Ces agissements portent atteinte à l’idéal olympique : "promouvoir une société pacifique, soucieuse de préserver la dignité humaine", comme on peut le lire dans la charte. Les autorités russes tablent manifestement sur la non-réaction du CIO.

Le plus outrageant dans cette affaire, c’est que le CIO possède la poigne nécessaire, comme il l’a déjà prouvé, pour infléchir positivement le comportement d’un Etat hôte, or il ne l’utilise pas, ou si peu. Il n’est pas rare que les régimes dictatoriaux proposent d’accueillir les Jeux olympiques pour redorer leur blason, or le CIO est le seul à décider où cet événement aura lieu.

Les Jeux d’été à Séoul (1988) ont été le théâtre d’une escalade de protestations contre la dictature militaire sud-coréenne.

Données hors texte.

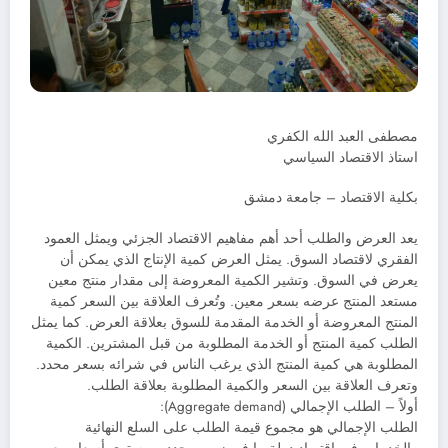
مصطفى العبد الله الكفري
استاذ الاقتصاد السياسي
بكلية الاقتصاد – جامعة دمشق
يعد العرض والطلب أحد أهم مفاهيم الاقتصاد الجزئي ويمثل العمود
الفقري لاقتصاد السوق. يمثل العرض كمية الإنتاج الذي يمكن أن
يعرض في السوق. وتشير الكمية المعروضة إلى مقدار منتج معين
مستعد المنتج عرضه بسعر معين. وتُعرف العلاقة بين السعر كمية
المنتج المعروضة أو الخدمة المقدمة للسوق بعلاقة العرض. كما يمثل
الطلب كمية المنتج أو الخدمة المطلوبة من قبل المشترين. الكمية
المطلوبة هي كمية المنتج الذي يرغب الناس في شرائه بسعر محدد.
وتعرف العلاقة بين السعر والكمية المطلوبة بعلاقة الطلب.
أولاً – الطلب الإجمالي (Aggregate demand)‏:
الطلب الإجمالي هو مجموع قيمة الطلب على السلع النهائية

En réponse, le CIO avait fortement recommandé la transition vers la démocratie. Même si la pression du CIO n’a pas été l’unique facteur responsable d’un changement, des élections démocratiques ont eu lieu en Corée du Sud, encore avant les Jeux.

Le CIO veille depuis bientôt deux décennies à la dimension écologique des Jeux olympiques. Raison pour laquelle il contrôle la construction des stades, de même que l’impact sur l’environnement. Suite aux scandales qui ont marqué les Jeux d’Atlanta en 1996 et de Salt Lake City en 2002, le comité cherche scrupuleusement à détecter toute forme de corruption éventuelle. Rien ne s’oppose à ce que le successeur de J. Rogge sollicite un mandat lui permettant d’investiguer sur les droits de l’homme dans les pays hôtes et d’exercer un contrôle sur les progrès enregistrés ou non par le pays en question, dans ce domaine.

Le président du CIO doit être élu par 98 membres votants du comité (pour la plupart, des dirigeants de fédérations sportives ou membres de familles royales). On compte 16 membres féminins seulement, ce qui pourrait expliquer en partie l’absence de candidates à la présidence. Jusqu’ici, l’expert financier portoricain Richard Carrión est l’unique candidat à s’être ouvertement insurgé contre les lois discriminatoires et conditions sociales en Russie. L’élection ne vise pas des réformes fondamentales.

En d’autres termes, on peut difficilement espérer que le président élu puisse opérer à lui seul les changements nécessaires, sans pression extérieure. Même si, officiellement, le CIO n’agit pas dans un but lucratif, il s’agit d’une entreprise qui brasse des milliards de dollars, qui réalise des bénéfices grâce aux contrats de franchise, aux droits télévisuels et aux sponsors. Avant d’élire un nouveau président du CIO, le panel des sponsors - à qui l’on doit tout de même les Jeux - devrait promouvoir un président qui honore personnellement le code éthique du CIO. A moins que les franchiseurs et sponsors tels que NBC, Coca-Cola, General Electric, McDonalds et Visa envisagent de courir le risque d’être associés à des Jeux olympiques officiellement homophobes, qu’ils fassent entendre leur voix - avant la nomination du successeur de Jacques Rogge.